Filter the records below for the word "types". Keep each line that has it.

============

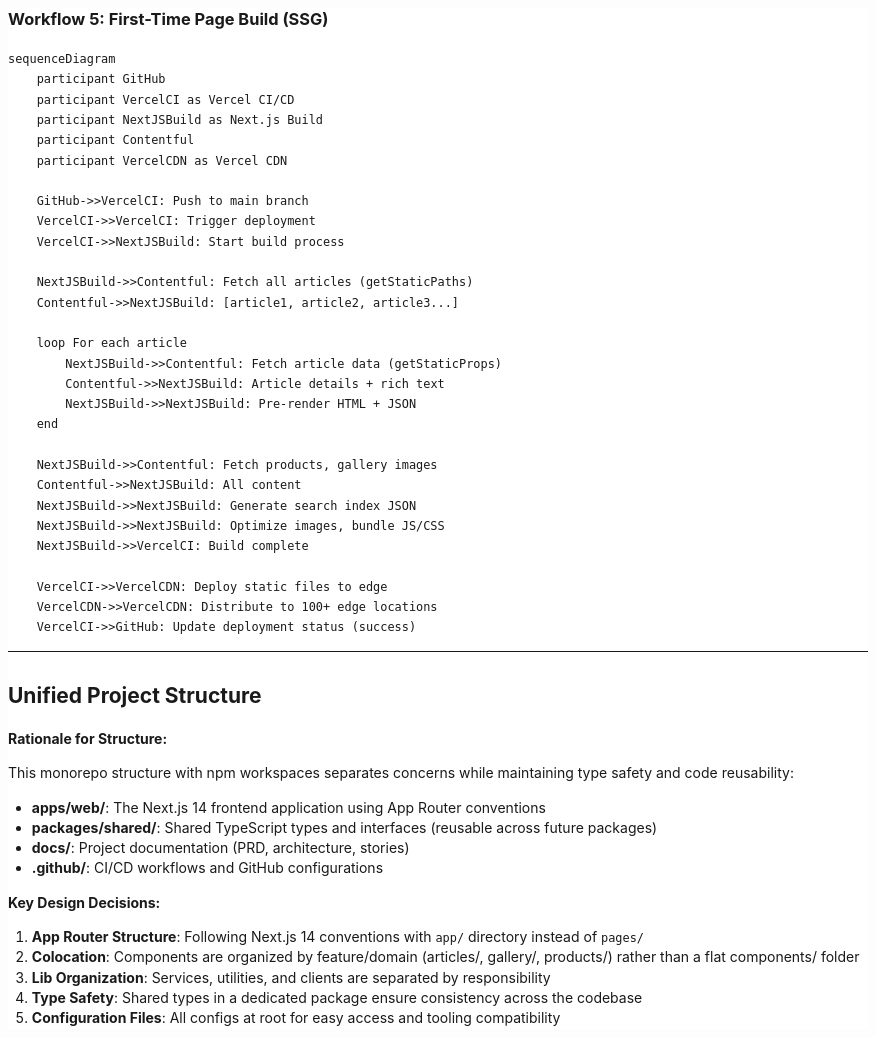 ### Workflow 5: First-Time Page Build (SSG)

```mermaid
sequenceDiagram
    participant GitHub
    participant VercelCI as Vercel CI/CD
    participant NextJSBuild as Next.js Build
    participant Contentful
    participant VercelCDN as Vercel CDN

    GitHub->>VercelCI: Push to main branch
    VercelCI->>VercelCI: Trigger deployment
    VercelCI->>NextJSBuild: Start build process

    NextJSBuild->>Contentful: Fetch all articles (getStaticPaths)
    Contentful->>NextJSBuild: [article1, article2, article3...]

    loop For each article
        NextJSBuild->>Contentful: Fetch article data (getStaticProps)
        Contentful->>NextJSBuild: Article details + rich text
        NextJSBuild->>NextJSBuild: Pre-render HTML + JSON
    end

    NextJSBuild->>Contentful: Fetch products, gallery images
    Contentful->>NextJSBuild: All content
    NextJSBuild->>NextJSBuild: Generate search index JSON
    NextJSBuild->>NextJSBuild: Optimize images, bundle JS/CSS
    NextJSBuild->>VercelCI: Build complete

    VercelCI->>VercelCDN: Deploy static files to edge
    VercelCDN->>VercelCDN: Distribute to 100+ edge locations
    VercelCI->>GitHub: Update deployment status (success)
```

---

## Unified Project Structure

**Rationale for Structure:**

This monorepo structure with npm workspaces separates concerns while maintaining type safety and code reusability:
- **apps/web/**: The Next.js 14 frontend application using App Router conventions
- **packages/shared/**: Shared TypeScript types and interfaces (reusable across future packages)
- **docs/**: Project documentation (PRD, architecture, stories)
- **.github/**: CI/CD workflows and GitHub configurations

**Key Design Decisions:**

1. **App Router Structure**: Following Next.js 14 conventions with `app/` directory instead of `pages/`
2. **Colocation**: Components are organized by feature/domain (articles/, gallery/, products/) rather than a flat components/ folder
3. **Lib Organization**: Services, utilities, and clients are separated by responsibility
4. **Type Safety**: Shared types in a dedicated package ensure consistency across the codebase
5. **Configuration Files**: All configs at root for easy access and tooling compatibility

============

Exercise answer:
- **packages/shared/**: Shared TypeScript types and interfaces (reusable across future packages)
4. **Type Safety**: Shared types in a dedicated package ensure consistency across the codebase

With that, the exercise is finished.